Directions for this task
Copy exactly. Begin with the line that contains "index pip: (207, 199)" and stop after the last line of the records.

◇ ◇ ◇ ◇

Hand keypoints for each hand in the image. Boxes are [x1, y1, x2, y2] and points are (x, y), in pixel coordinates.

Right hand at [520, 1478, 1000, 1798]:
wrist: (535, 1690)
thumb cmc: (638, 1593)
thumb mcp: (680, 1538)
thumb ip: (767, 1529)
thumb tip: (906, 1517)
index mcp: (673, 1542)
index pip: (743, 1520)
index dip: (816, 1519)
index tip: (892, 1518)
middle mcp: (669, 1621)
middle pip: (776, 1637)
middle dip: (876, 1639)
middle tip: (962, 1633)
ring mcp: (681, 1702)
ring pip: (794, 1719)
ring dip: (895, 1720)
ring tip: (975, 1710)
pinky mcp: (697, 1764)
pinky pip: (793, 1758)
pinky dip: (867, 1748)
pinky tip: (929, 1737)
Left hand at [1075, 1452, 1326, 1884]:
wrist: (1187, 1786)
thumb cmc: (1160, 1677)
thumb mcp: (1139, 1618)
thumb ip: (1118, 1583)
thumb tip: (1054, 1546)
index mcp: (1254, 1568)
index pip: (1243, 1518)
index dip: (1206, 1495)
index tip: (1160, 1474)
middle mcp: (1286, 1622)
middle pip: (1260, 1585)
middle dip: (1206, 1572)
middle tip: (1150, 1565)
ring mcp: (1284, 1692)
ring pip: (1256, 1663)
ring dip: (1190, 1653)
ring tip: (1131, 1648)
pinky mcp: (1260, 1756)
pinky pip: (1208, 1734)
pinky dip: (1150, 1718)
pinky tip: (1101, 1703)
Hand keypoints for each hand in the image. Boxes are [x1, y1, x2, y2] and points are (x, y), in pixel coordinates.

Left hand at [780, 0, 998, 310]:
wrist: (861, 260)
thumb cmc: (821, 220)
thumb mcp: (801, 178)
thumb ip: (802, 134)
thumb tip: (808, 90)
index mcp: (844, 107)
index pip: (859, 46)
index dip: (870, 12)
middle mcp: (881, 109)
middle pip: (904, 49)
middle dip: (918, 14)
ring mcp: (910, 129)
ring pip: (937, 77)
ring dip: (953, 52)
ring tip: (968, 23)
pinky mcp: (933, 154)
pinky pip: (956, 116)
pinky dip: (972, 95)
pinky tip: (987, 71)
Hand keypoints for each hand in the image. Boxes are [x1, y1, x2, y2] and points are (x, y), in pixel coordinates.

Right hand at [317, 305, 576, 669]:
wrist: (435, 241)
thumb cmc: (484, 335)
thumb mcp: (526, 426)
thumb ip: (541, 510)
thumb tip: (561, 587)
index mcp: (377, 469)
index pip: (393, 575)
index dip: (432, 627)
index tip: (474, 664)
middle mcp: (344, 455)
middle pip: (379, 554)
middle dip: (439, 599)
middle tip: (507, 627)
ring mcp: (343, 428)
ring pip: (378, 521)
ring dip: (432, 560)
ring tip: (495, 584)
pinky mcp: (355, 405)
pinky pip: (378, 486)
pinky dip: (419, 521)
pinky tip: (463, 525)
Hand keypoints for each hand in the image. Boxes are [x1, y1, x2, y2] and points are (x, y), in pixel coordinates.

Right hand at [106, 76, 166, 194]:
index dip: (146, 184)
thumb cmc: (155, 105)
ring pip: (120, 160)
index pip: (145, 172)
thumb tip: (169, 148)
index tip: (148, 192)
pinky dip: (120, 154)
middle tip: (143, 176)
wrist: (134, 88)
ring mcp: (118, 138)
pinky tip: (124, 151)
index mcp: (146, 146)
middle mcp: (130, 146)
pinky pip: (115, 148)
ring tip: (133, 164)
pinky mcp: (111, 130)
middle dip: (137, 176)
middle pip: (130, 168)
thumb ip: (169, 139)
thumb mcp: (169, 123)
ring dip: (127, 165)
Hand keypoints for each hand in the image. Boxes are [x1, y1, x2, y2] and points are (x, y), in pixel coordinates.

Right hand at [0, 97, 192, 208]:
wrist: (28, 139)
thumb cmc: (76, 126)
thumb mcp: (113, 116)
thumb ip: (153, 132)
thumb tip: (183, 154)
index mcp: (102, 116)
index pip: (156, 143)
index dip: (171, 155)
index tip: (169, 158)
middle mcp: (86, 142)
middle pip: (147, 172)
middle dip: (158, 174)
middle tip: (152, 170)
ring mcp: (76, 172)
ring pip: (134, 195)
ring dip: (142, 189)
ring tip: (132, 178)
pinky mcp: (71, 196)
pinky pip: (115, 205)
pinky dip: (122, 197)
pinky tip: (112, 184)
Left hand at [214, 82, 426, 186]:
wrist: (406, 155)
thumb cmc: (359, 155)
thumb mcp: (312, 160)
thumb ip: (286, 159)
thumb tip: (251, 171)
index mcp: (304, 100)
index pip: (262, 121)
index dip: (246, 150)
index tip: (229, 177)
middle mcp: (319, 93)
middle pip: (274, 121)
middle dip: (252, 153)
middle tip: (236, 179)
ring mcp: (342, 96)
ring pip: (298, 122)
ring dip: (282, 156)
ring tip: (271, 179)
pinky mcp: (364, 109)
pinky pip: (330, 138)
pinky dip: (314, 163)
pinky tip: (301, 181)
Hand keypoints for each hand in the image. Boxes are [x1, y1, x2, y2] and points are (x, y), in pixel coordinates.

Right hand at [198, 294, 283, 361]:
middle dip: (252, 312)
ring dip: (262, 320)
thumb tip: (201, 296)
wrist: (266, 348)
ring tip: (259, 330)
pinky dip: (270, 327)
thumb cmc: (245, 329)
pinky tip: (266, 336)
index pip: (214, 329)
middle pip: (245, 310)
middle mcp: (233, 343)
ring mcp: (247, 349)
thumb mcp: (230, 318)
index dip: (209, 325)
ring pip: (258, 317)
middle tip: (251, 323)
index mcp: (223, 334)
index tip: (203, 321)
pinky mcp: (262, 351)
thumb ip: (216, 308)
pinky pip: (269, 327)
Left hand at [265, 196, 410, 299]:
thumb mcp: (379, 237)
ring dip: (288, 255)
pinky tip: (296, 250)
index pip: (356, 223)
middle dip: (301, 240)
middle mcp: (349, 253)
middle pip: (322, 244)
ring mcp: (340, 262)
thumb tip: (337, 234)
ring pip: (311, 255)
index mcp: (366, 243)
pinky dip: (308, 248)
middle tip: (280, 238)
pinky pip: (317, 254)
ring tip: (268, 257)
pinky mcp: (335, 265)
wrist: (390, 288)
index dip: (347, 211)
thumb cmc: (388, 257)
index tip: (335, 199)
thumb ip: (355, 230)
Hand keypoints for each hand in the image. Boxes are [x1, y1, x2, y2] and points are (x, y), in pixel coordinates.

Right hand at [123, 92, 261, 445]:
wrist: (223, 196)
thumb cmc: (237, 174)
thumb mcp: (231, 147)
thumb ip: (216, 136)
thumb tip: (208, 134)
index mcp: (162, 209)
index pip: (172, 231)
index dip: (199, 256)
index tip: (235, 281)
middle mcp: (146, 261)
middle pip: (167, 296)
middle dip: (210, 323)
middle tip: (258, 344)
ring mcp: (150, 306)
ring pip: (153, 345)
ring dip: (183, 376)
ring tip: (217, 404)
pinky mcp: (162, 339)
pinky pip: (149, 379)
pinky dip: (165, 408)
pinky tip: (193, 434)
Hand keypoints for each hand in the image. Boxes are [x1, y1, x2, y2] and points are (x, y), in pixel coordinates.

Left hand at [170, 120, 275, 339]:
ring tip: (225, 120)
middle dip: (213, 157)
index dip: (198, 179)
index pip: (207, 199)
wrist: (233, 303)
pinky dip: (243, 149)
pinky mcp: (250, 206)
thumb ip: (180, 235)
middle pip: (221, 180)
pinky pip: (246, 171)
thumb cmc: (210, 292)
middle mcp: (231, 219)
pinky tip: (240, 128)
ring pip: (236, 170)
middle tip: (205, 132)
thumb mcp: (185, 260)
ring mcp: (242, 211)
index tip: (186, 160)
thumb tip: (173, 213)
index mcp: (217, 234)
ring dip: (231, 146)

◇ ◇ ◇ ◇

Exercise answer
index pip: (207, 199)
wrist: (233, 303)
pinky dip: (243, 149)
pinky mcp: (250, 206)
thumb ip: (180, 235)
middle pip: (221, 180)
pinky pip: (246, 171)
thumb cmc: (210, 292)
middle mcp: (231, 219)
pinky tip: (240, 128)
ring pip: (236, 170)
middle tip: (205, 132)
thumb mcp: (185, 260)
ring mcp: (242, 211)
index tip: (186, 160)
thumb tip: (173, 213)
index mcp: (217, 234)
ring dip: (231, 146)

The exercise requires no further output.